Joe Coscarelli at The Village Voice:
For Tony Hayward, after dealing with the largest offshore oil spill in U.S. history every day for 60 days, it’s vacation time. He’s currently attending a yacht race around England’s Isle of Wight, where his 52-foot boat named “Bob” is participating. “He’s spending a few hours with his family at a weekend. I’m sure that everyone would understand that,” said a BP spokesperson, insisting it was Hayward’s first break since the explosion on the Deepwater Horizon rig April 20. Sixty days and nights! As for the race, Hayward is “well known to have a keen interest in it.” Straws, camels, backs, etc. Tony, get used to vacation. Though it seemed like Hayward’s time running (ruining?) operations in the Gulf of Mexico was over, today it’s merely a brief reprieve, according to the New York Times:
BP officials scrambled on Saturday to say that Tony Hayward, their embattled chief executive, was still in charge of all BP operations in spite of comments from the company’s chairman the day before indicating that Mr. Hayward was relinquishing his duties in the Gulf of Mexico.
Rahm Emanuel, Mr. Shit Sandwich, called it “part of a long line of PR gaffes and mistakes.” At this point, the only question remaining is how many hours until the official Hayward-getting-yanked announcement comes through.
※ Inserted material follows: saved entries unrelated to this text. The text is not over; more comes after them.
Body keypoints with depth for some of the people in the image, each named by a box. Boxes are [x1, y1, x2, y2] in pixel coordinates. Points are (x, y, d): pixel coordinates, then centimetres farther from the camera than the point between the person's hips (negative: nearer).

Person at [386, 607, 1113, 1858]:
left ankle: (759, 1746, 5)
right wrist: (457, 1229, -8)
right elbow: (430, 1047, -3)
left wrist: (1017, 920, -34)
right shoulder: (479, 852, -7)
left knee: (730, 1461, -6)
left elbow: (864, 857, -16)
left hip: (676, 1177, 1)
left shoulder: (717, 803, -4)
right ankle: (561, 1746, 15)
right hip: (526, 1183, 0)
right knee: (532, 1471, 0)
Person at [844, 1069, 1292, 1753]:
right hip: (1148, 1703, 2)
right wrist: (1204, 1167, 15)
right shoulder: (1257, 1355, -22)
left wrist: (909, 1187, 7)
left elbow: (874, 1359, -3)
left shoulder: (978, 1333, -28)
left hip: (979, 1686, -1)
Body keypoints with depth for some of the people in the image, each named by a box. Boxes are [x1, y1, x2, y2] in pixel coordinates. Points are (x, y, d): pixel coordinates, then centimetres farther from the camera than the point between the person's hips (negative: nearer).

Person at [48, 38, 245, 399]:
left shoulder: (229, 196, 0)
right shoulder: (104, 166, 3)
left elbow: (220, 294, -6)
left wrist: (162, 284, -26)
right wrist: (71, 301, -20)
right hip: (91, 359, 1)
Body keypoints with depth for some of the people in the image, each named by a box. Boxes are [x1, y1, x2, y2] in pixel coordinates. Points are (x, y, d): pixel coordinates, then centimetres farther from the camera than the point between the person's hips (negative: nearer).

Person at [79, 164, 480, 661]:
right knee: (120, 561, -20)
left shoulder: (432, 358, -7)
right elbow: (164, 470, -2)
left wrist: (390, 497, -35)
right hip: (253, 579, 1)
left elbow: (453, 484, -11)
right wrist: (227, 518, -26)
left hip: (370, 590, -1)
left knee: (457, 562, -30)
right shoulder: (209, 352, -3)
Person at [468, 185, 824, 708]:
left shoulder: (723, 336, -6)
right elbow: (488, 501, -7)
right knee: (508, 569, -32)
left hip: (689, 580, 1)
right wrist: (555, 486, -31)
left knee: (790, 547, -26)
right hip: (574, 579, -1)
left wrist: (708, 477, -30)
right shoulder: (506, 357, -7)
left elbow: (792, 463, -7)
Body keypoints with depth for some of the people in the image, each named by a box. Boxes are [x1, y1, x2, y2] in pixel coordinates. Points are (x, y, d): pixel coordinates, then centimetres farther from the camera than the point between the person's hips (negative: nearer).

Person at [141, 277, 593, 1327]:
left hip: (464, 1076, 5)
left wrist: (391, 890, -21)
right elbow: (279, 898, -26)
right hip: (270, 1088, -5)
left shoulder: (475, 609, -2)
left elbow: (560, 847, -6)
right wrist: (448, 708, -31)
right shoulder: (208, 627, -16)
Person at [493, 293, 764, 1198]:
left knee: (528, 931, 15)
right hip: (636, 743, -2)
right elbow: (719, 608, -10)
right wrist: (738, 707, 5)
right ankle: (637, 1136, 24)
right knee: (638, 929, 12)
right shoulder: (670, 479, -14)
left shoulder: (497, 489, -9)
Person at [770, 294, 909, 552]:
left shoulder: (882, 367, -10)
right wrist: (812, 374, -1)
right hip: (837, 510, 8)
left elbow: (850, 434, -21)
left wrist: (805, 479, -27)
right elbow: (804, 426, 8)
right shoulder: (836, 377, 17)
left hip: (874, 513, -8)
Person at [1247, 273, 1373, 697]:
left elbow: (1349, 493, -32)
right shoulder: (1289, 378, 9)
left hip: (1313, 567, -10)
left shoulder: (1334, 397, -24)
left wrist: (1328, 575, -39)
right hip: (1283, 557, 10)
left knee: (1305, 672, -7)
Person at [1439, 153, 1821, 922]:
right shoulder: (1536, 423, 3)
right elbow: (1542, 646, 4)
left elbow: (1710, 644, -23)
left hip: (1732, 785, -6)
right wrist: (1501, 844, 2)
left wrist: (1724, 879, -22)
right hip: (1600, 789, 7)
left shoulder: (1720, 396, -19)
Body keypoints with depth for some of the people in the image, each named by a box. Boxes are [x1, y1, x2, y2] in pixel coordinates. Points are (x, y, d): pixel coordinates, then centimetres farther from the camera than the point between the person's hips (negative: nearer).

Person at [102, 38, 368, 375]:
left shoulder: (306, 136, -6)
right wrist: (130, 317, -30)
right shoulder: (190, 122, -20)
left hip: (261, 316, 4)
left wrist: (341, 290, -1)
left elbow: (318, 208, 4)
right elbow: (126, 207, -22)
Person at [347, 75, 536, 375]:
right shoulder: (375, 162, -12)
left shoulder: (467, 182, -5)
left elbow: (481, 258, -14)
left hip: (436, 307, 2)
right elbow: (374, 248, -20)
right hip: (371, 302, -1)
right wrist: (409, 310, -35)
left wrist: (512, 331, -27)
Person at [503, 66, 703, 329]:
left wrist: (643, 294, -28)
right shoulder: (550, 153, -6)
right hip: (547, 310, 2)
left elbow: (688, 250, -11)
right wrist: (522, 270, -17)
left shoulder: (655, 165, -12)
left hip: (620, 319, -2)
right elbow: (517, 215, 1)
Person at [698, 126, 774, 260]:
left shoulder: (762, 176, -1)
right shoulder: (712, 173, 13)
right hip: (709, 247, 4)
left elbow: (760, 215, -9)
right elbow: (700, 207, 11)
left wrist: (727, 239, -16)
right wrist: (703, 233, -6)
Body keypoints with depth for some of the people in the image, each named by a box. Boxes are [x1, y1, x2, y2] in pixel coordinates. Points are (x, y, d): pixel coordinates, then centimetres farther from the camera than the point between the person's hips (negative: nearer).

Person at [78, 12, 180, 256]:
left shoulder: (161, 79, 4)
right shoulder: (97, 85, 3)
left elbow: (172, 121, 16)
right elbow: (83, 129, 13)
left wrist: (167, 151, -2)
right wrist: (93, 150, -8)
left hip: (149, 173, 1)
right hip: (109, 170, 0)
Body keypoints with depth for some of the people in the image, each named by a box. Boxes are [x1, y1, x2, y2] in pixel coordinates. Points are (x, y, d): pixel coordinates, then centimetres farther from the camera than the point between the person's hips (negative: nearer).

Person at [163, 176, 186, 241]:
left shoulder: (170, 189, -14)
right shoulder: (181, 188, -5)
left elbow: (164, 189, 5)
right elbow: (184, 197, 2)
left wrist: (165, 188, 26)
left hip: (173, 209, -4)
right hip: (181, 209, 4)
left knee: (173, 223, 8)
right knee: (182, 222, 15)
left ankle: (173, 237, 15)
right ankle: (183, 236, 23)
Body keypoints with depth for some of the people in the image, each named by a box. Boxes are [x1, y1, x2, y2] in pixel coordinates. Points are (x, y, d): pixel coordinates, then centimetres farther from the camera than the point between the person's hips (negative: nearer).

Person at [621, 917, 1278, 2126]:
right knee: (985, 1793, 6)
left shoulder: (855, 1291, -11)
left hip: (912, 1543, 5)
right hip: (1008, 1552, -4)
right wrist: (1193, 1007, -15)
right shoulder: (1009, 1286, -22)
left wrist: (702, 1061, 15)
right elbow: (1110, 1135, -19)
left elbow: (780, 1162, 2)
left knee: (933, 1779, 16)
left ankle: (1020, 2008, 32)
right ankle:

Or if someone’s going sink his boat. “To quote Tony Hayward, he’s got his life back,” Emanuel continued.
If Hayward is around when I am next Saturday, I’ll eat my shoe and put it on YouTube.
Jeff Neumann at Gawker
Hugh Collins at Politics Daily:
The race’s website describes it as a “great opportunity to watch world-renowned sailors racing against families and first time racers.” Every boat receives a memento to mark the race and there are over 60 prizes up for grabs, according to the website.
Hayward’s boat finished fourth in its class, Fox News reported.
“This will be seen as yet another public relations disaster for him from people who have got exceedingly upset about this whole thing,” Hugh Walding of the environmental organization, Friends of the Earth, said, according to The Daily Mail. “He should at least be managing the image of the company better.”
Yesterday, BP Chairman Carl-Henric Svanberg said that Hayward would be taking a back seat in the Gulf clean-up operation. Svanberg acknowledged that some of Hayward’s comments in the aftermath of the disaster had harmed the company.
“It is clear Tony has made remarks that have upset people,” Svanberg told Sky News.
Hayward’s blunders include downplaying the size of the spill by saying, “The Gulf of Mexico is a very big ocean” and commenting that growing health problems among clean-up workers may be related to food poisoning, rather than their exposure to crude oil and dispersants.